● What this exercise asks
**1)** In the discussion about bariatric surgery, how much weight did the colleague lose after her surgery?
**2)** Quote the discussion about bariatric surgery from "Very insightful posts" to "population of patients?".
**3)** Write what comes next in the discussion about bariatric surgery, picking up after its last sentence.

START Text for analysis

On another note, Class, do you believe that this method of bariatric surgery weight loss treatment will completely eliminate Mr. C’s obesity and other health problems, your thoughts?
Very insightful posts everyone. A colleague of mine had bariatric surgery and lost about 160 pounds. She claims that her health is much better, but the surgery only fixed the amount you can eat at a time and how you digest the food. What it doesn’t fix is the reasoning behind why someone takes comfort in food. Why they allow themselves to overindulge in something they know is not good for them. It is the same concept as an alcoholic; it is a process in recovery. It doesn’t happen overnight and if you do not work through certain things in your life, you can gain the weight back or turn to a different addiction. It is very important to educate the patient in this matter and that they are referred to therapist for intensive therapy.
Class do you agree? Share your thoughts? How do you care for these special population of patients?
This is an essential question to ask anyone thinking of bariatric surgery. A detailed eating and activity (not just exercise) history is essential prior to approval for surgery. It is my opinion that Mr. C is very young and although he has co-morbid diseases he does not exercise, according to the case presentation, and his eating habits are questionable. He also has a sedentary job which more than likely is at least 8 hours a day. He needs to be given a strict regimen for diet and exercise for minimum of 6-9 months revealing that he is committed to lifestyle modifications. Several of my fellow classmates talked about the need for psychological intervention prior to surgery and this is essential as well. There may be underlying reasons for his obesity that could be resolved, and surgery would not be essential.

END Text for analysis
START Material shown

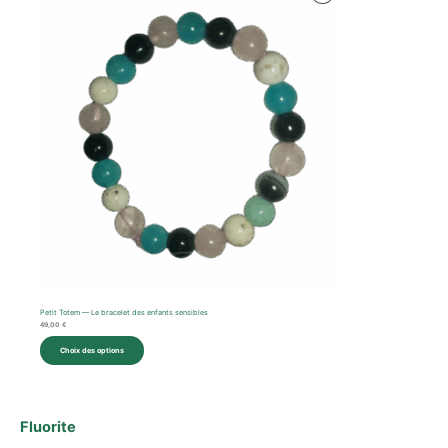
En
Promotion
Petit Totem — Le bracelet des enfants sensibles
49,00
€
Choix des options
Fluorite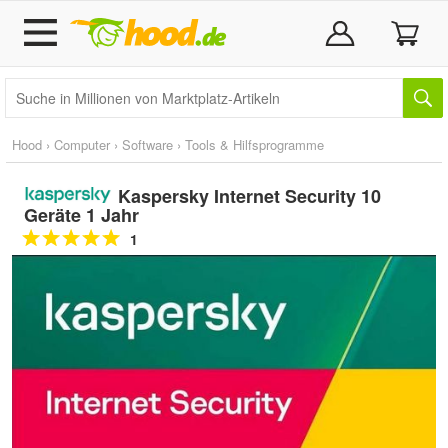
Hood
›
Computer
›
Software
›
Tools & Hilfsprogramme
Kaspersky Internet Security 10
Geräte 1 Jahr
1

END Material shown

● Results of the exercise
**1)** About 160 pounds.

**2)**
Very insightful posts everyone. A colleague of mine had bariatric surgery and lost about 160 pounds. She claims that her health is much better, but the surgery only fixed the amount you can eat at a time and how you digest the food. What it doesn’t fix is the reasoning behind why someone takes comfort in food. Why they allow themselves to overindulge in something they know is not good for them. It is the same concept as an alcoholic; it is a process in recovery. It doesn’t happen overnight and if you do not work through certain things in your life, you can gain the weight back or turn to a different addiction. It is very important to educate the patient in this matter and that they are referred to therapist for intensive therapy.
Class do you agree? Share your thoughts? How do you care for these special population of patients?

**3)**
Having bariatric surgery is not a process to be taken lightly. This is a commitment that can’t be forgotten. Normal anatomy is altered with the possibility of complications.
Wow, your post is very thorough. I agree that Mr. C needs a major lifestyle change before getting the surgery. Hyperglycemia needs to be assessed further to see if he has Type 2 diabetes which is more than likely considering his medical history. Hyperglycemia affects people who have diabetes. Several factors can contribute to hyperglycemia in people with diabetes, including food and physical activity choices, illness, non diabetes medications, or skipping or not taking enough glucose-lowering medication which is something that MR C. is doing. Thank you.